From the first line to the last, retype the records exactly without their images.

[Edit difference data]
********

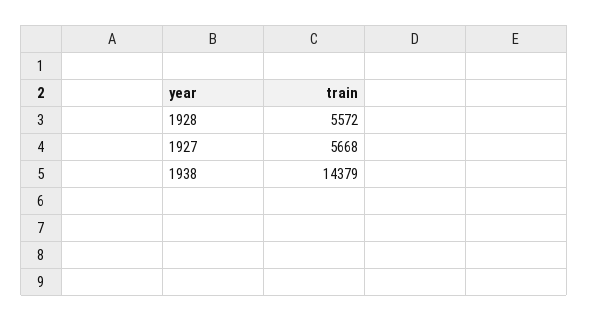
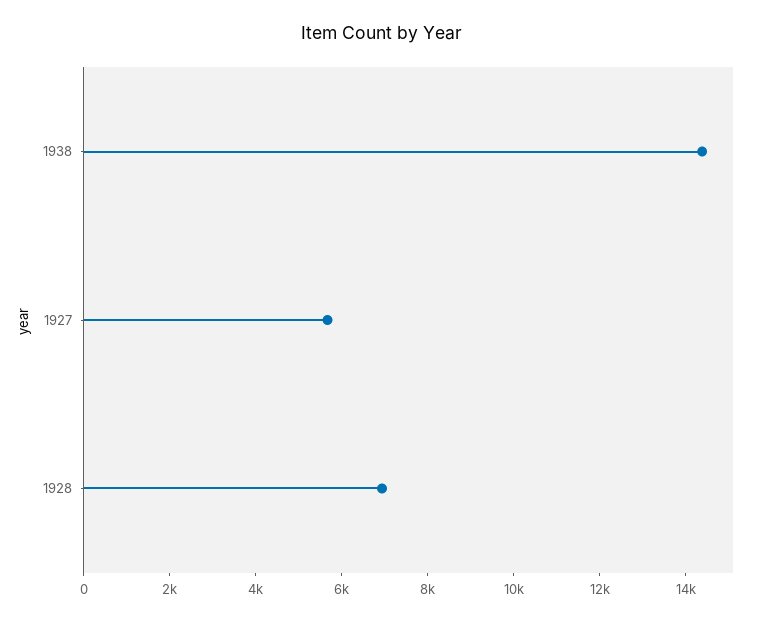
1928: 5572 -> 7000

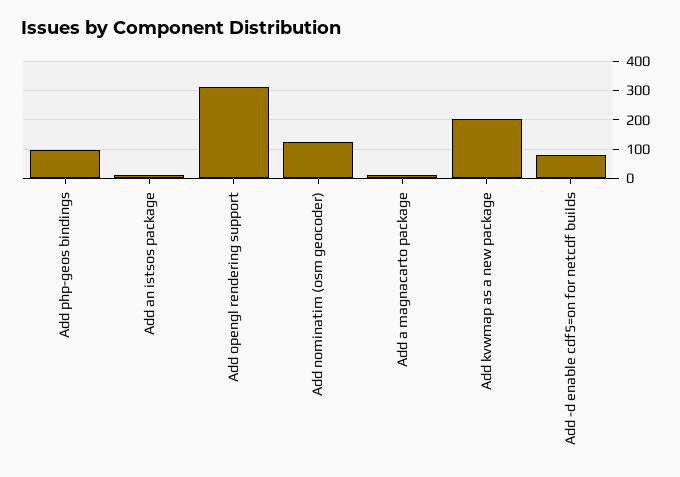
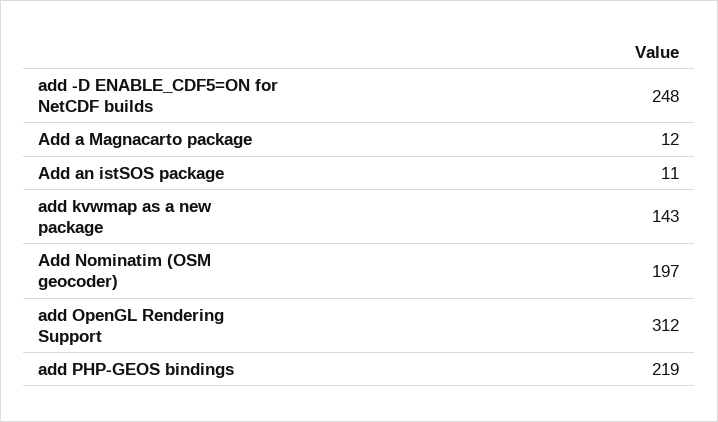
Add php-geos bindings: 100 -> 219
Add nominatim (osm geocoder): 125 -> 197
Add kvwmap as a new package: 200 -> 143
Add -d enable cdf5=on for netcdf builds: 75 -> 248

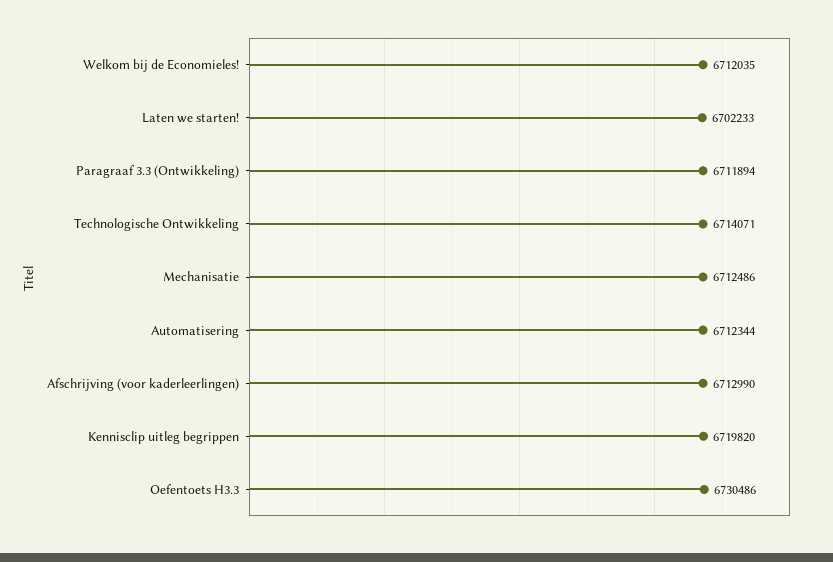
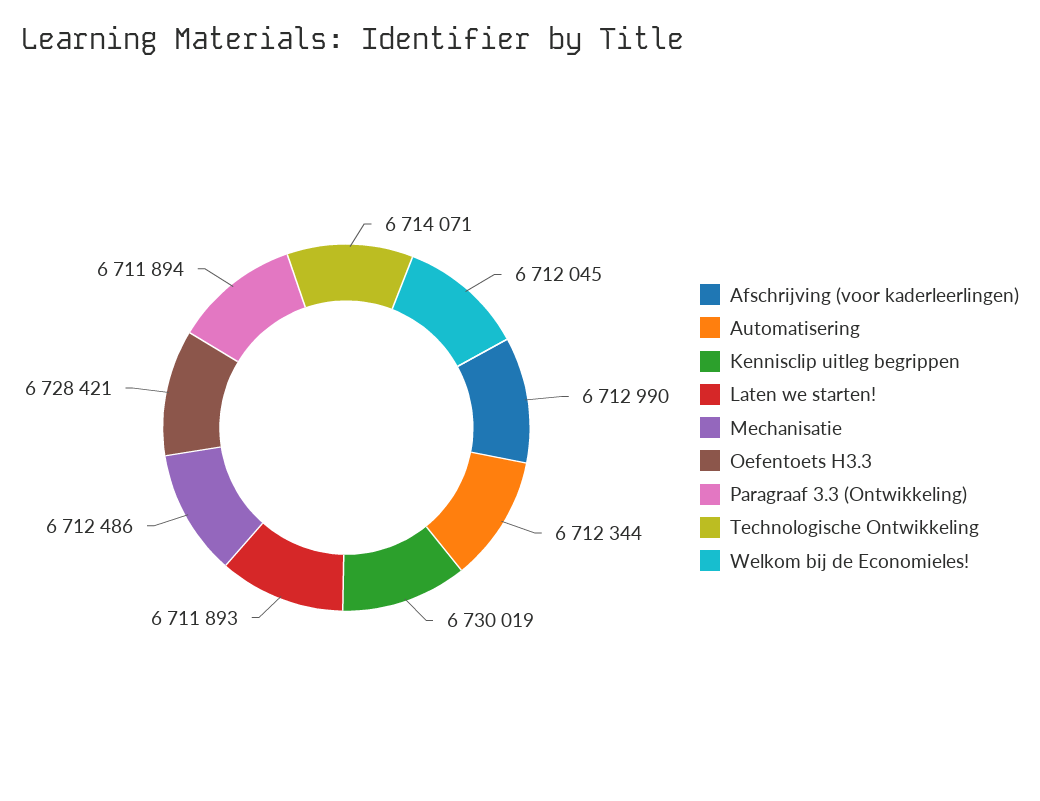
Welkom bij de Economieles!: 6712035 -> 6712045
Laten we starten!: 6702233 -> 6711893
Kennisclip uitleg begrippen: 6719820 -> 6730019
Oefentoets H3.3: 6730486 -> 6728421

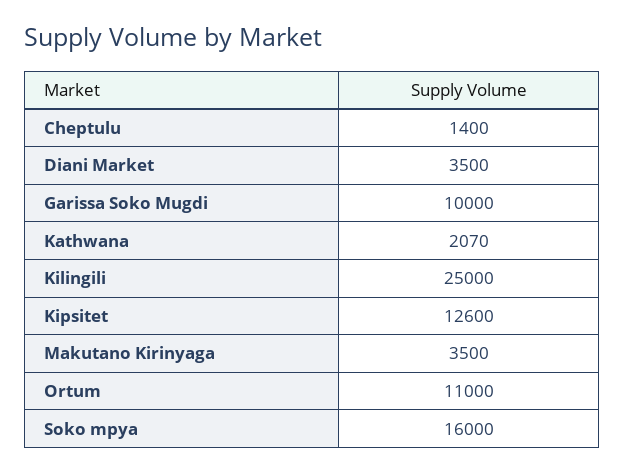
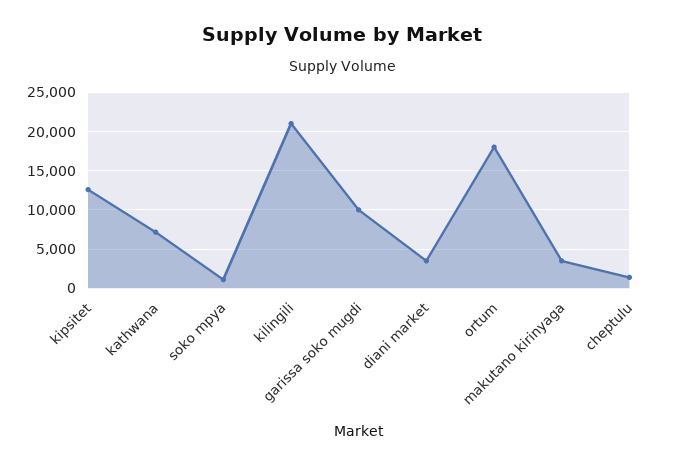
Kathwana: 2070 -> 7000
Kilingili: 25000 -> 21000
Ortum: 11000 -> 18000
Soko mpya: 16000 -> 1000

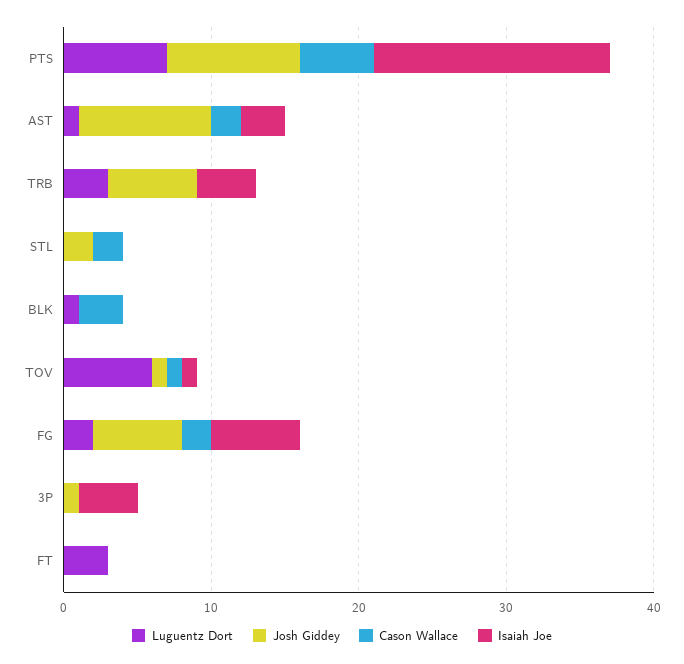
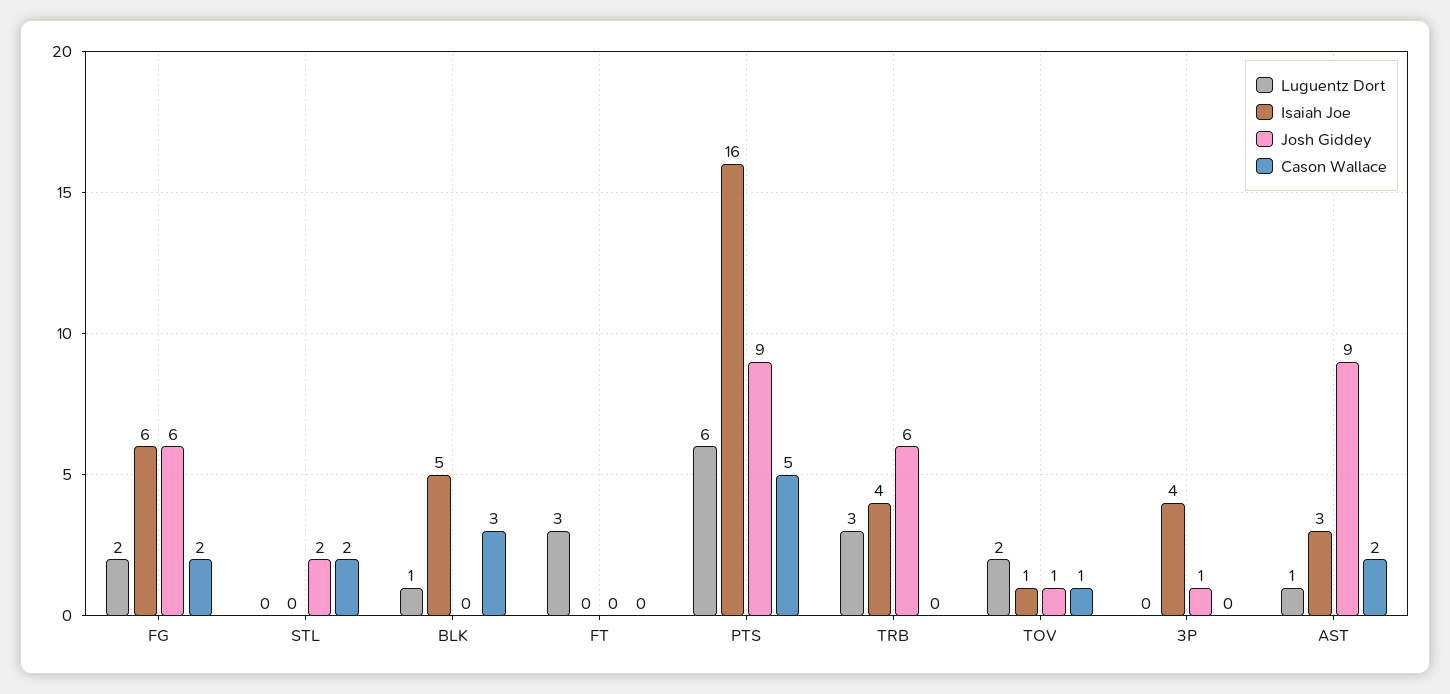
Luguentz Dort, PTS: 7 -> 6
Isaiah Joe, BLK: 0 -> 5
Luguentz Dort, TOV: 6 -> 2

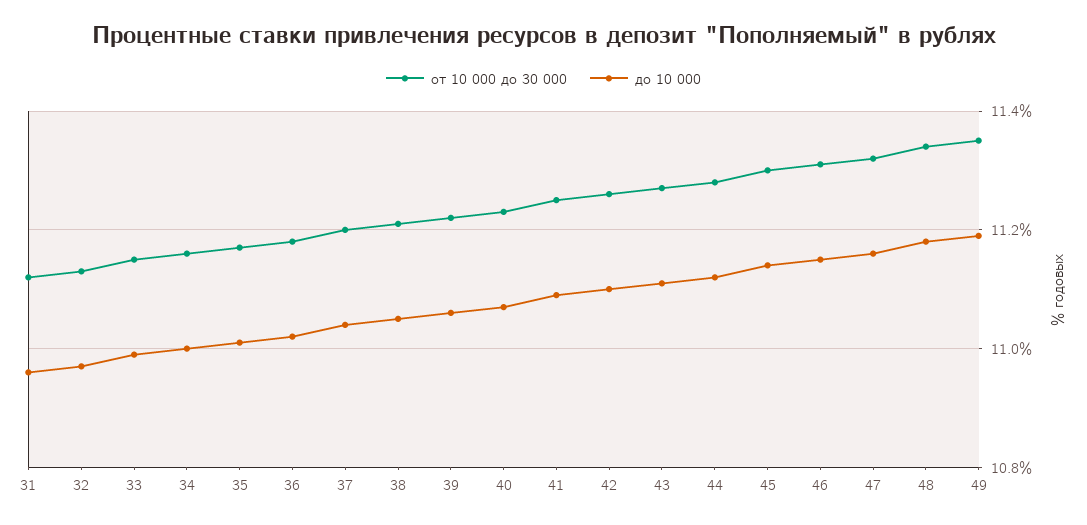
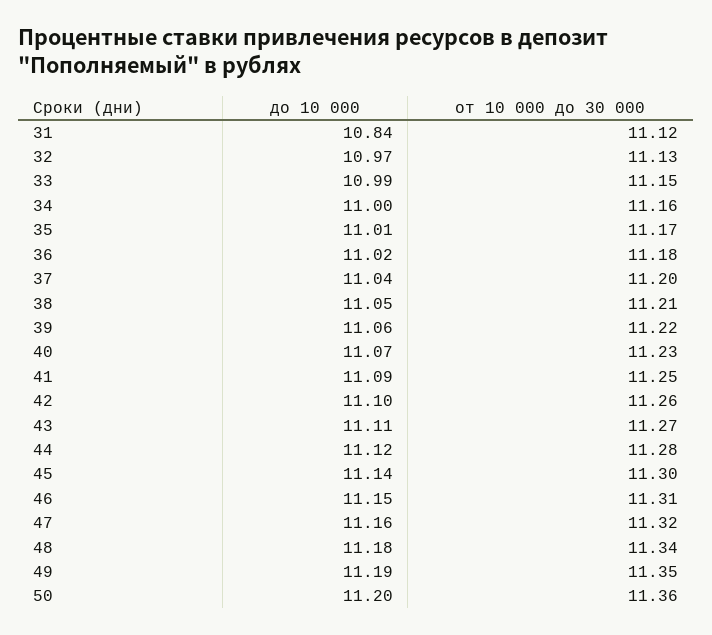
до 10 000, 31: 10.95 -> 10.84
до 10 000, 50: none -> 11.2
от 10 000 до 30 000, 50: none -> 11.36

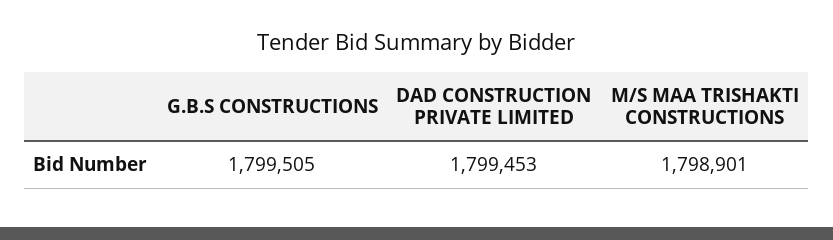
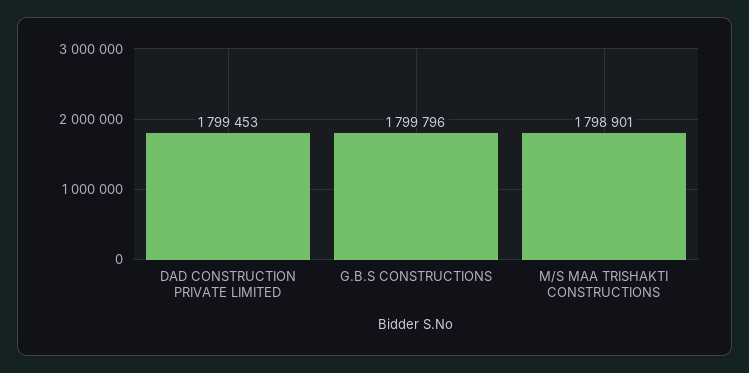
G.B.S CONSTRUCTIONS: 1799505 -> 1799796

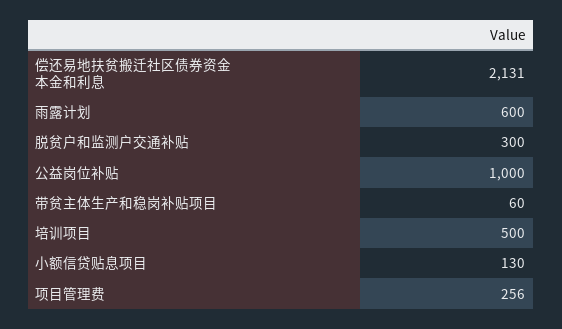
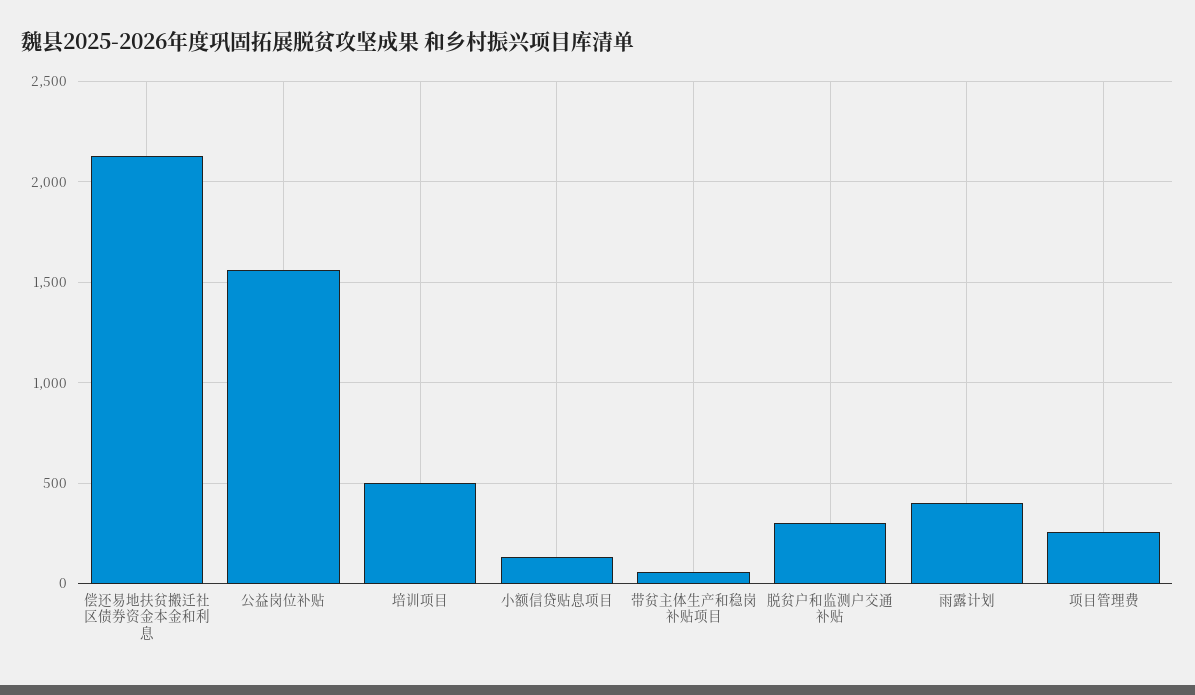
雨露计划: 600 -> 400
公益岗位补贴: 1000 -> 1550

********

> **PROBLEM SOLUTION**:
1928: 5572 -> 7000

Add php-geos bindings: 100 -> 219
Add nominatim (osm geocoder): 125 -> 197
Add kvwmap as a new package: 200 -> 143
Add -d enable cdf5=on for netcdf builds: 75 -> 248

Welkom bij de Economieles!: 6712035 -> 6712045
Laten we starten!: 6702233 -> 6711893
Kennisclip uitleg begrippen: 6719820 -> 6730019
Oefentoets H3.3: 6730486 -> 6728421

Kathwana: 2070 -> 7000
Kilingili: 25000 -> 21000
Ortum: 11000 -> 18000
Soko mpya: 16000 -> 1000

Luguentz Dort, PTS: 7 -> 6
Isaiah Joe, BLK: 0 -> 5
Luguentz Dort, TOV: 6 -> 2

до 10 000, 31: 10.95 -> 10.84
до 10 000, 50: none -> 11.2
от 10 000 до 30 000, 50: none -> 11.36

G.B.S CONSTRUCTIONS: 1799505 -> 1799796

雨露计划: 600 -> 400
公益岗位补贴: 1000 -> 1550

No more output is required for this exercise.